### WHAT YOU ARE ASKED TO DO
Copy the material's lines from the one containing "Морава, општина Влад. Хан" through the one containing "Fossil Neutra", inclusive, character for character and in their original order.

### LISTED ENTRIES
---+---

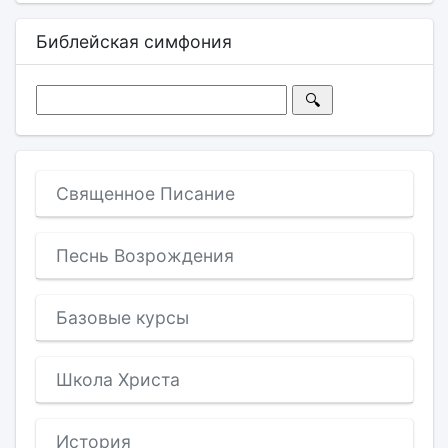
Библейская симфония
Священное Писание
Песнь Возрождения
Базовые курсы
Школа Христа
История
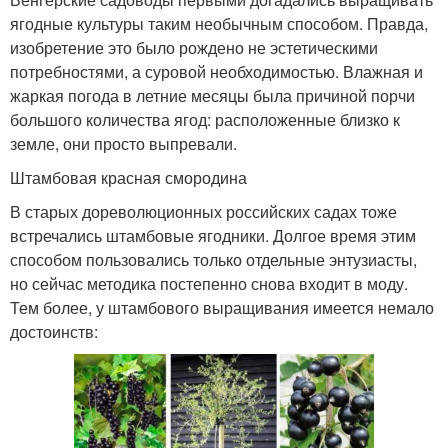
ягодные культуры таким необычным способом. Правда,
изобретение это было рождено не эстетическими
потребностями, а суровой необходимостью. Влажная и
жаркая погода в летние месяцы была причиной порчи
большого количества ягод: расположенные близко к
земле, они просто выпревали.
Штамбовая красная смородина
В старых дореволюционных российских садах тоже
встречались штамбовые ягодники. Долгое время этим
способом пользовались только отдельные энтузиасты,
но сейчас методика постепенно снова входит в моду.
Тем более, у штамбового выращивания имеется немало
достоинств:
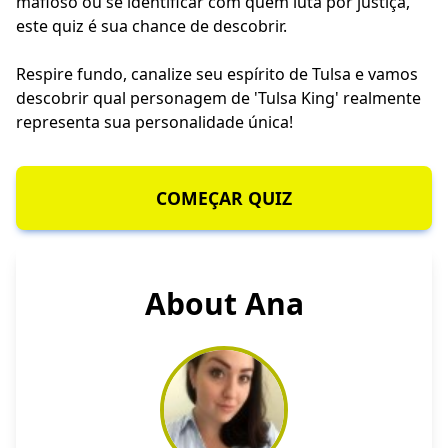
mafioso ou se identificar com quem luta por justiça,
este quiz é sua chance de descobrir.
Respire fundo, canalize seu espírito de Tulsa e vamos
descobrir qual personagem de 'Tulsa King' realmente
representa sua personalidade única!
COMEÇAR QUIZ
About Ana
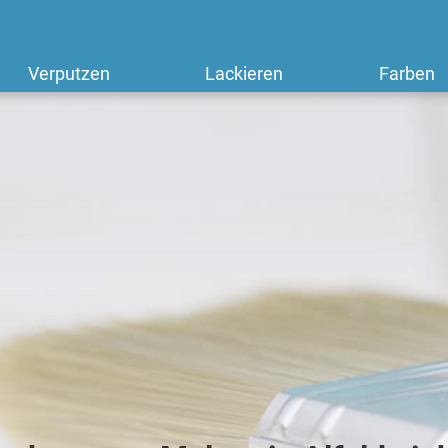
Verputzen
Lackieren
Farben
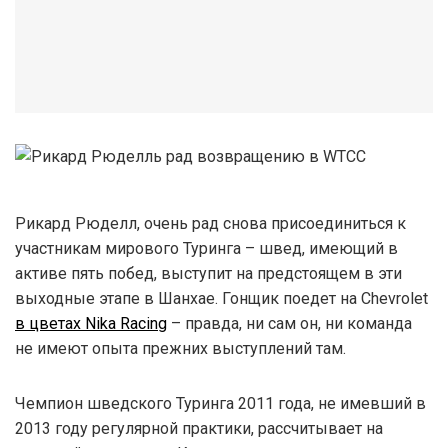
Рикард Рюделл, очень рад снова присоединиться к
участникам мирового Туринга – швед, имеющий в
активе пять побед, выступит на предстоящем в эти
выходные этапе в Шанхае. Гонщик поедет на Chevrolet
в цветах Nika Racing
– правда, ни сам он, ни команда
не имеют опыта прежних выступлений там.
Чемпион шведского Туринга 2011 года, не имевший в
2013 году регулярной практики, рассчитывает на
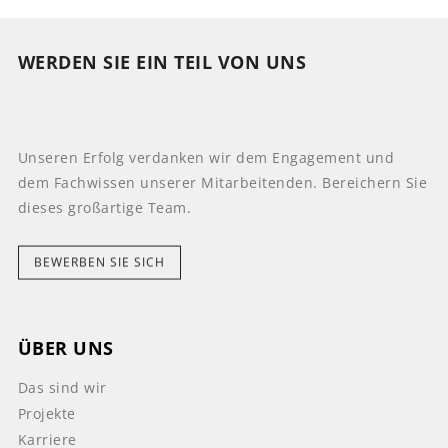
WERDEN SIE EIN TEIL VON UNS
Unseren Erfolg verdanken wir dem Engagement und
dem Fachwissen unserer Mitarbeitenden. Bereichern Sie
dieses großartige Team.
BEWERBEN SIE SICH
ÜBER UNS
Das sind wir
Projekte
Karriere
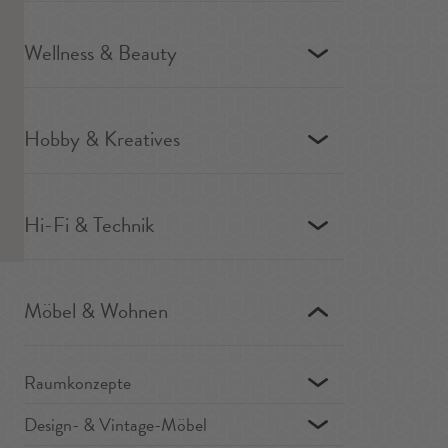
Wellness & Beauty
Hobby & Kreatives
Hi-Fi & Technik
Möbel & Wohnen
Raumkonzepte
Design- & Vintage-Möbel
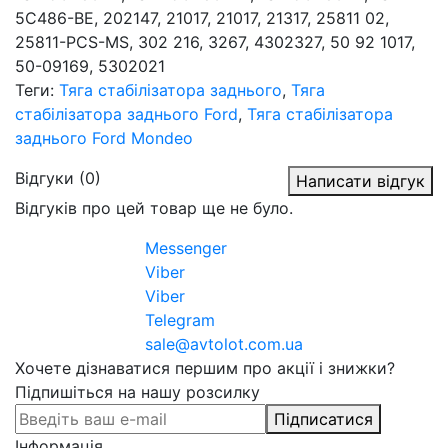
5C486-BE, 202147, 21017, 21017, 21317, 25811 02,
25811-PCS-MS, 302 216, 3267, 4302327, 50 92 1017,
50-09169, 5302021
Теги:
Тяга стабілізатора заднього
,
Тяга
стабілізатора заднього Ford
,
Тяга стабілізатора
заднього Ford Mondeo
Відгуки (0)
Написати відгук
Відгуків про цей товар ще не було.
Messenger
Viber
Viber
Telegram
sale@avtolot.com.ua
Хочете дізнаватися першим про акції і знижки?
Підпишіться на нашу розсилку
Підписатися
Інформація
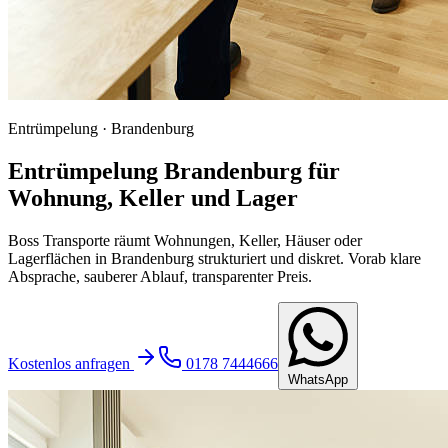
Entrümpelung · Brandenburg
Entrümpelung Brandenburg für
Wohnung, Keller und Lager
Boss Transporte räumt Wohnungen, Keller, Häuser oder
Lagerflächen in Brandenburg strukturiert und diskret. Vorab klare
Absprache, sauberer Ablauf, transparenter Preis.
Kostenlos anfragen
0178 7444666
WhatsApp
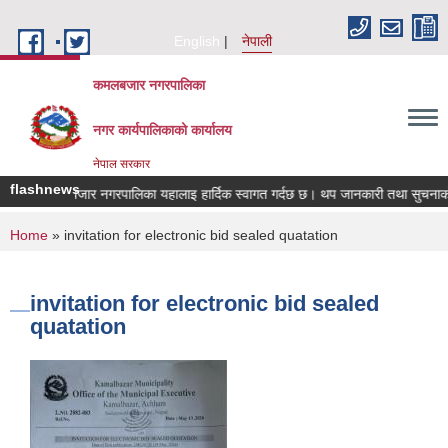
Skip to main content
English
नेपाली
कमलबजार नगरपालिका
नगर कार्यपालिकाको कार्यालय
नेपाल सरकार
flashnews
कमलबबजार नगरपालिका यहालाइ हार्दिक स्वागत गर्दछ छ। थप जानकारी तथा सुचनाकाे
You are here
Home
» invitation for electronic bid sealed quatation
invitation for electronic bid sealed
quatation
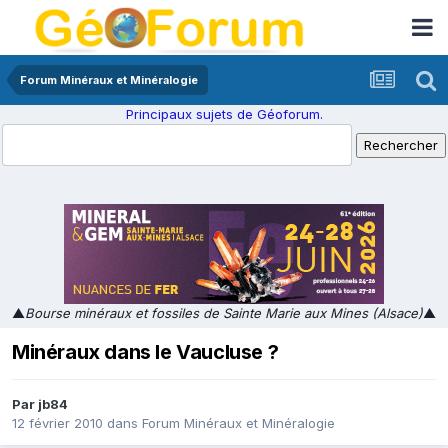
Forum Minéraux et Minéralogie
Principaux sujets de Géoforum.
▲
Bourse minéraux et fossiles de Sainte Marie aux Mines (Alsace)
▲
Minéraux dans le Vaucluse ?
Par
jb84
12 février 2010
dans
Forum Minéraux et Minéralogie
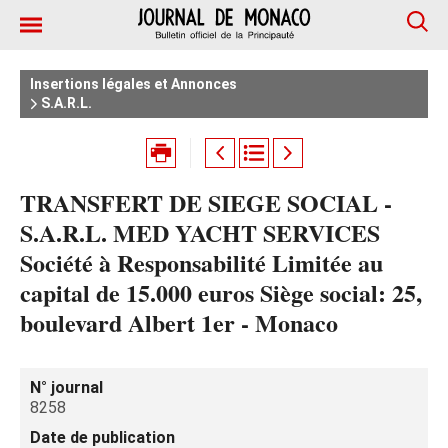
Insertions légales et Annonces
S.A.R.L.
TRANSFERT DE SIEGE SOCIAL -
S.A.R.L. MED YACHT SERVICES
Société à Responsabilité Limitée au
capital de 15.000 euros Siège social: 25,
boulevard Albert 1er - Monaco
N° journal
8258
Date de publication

---+---

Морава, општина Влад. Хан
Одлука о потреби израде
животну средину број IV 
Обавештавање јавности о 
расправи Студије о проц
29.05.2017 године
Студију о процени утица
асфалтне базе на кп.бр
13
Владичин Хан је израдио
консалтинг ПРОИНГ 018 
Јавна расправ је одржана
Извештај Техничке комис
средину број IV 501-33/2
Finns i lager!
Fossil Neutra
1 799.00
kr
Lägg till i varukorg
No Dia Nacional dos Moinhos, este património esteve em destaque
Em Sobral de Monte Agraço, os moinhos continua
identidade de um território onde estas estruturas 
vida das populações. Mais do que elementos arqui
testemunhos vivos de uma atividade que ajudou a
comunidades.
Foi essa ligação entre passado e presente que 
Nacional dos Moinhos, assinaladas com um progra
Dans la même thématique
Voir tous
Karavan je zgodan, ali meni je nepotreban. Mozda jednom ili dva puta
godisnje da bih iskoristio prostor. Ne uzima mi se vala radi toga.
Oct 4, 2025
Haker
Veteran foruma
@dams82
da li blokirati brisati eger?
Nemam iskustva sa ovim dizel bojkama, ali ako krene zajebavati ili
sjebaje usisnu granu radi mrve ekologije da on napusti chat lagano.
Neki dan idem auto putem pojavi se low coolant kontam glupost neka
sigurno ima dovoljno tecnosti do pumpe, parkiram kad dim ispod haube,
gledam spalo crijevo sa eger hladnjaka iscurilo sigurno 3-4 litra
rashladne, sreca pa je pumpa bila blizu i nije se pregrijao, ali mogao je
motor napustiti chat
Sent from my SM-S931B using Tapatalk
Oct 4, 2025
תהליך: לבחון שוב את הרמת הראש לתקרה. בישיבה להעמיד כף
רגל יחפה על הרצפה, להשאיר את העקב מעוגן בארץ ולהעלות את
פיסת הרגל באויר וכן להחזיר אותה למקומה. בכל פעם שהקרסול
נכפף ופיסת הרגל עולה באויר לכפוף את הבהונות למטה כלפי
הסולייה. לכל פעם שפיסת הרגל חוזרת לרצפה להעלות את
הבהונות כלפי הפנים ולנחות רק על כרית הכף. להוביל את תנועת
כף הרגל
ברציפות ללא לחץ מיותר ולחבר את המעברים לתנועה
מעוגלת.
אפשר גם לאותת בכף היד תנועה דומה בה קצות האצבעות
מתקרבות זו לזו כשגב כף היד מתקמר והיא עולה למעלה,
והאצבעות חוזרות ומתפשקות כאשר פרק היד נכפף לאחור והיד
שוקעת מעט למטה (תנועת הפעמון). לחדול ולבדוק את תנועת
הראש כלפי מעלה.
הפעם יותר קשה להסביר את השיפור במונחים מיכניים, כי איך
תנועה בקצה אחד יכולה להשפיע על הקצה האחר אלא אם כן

---+---

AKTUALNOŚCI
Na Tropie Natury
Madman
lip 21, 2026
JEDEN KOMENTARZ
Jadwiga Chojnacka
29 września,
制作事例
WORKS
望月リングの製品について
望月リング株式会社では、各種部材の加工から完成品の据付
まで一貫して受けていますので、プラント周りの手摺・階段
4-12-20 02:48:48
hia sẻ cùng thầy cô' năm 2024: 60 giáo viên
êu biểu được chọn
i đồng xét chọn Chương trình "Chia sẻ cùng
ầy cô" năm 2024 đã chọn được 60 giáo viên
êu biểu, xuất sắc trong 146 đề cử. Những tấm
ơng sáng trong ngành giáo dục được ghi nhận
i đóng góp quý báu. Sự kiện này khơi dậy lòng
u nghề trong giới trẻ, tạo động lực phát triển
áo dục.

---+---

### RESULT
Морава, општина Влад. Хан
Одлука о потреби израде
животну средину број IV 
Обавештавање јавности о 
расправи Студије о проц
29.05.2017 године
Студију о процени утица
асфалтне базе на кп.бр
13
Владичин Хан је израдио
консалтинг ПРОИНГ 018 
Јавна расправ је одржана
Извештај Техничке комис
средину број IV 501-33/2
Finns i lager!
Fossil Neutra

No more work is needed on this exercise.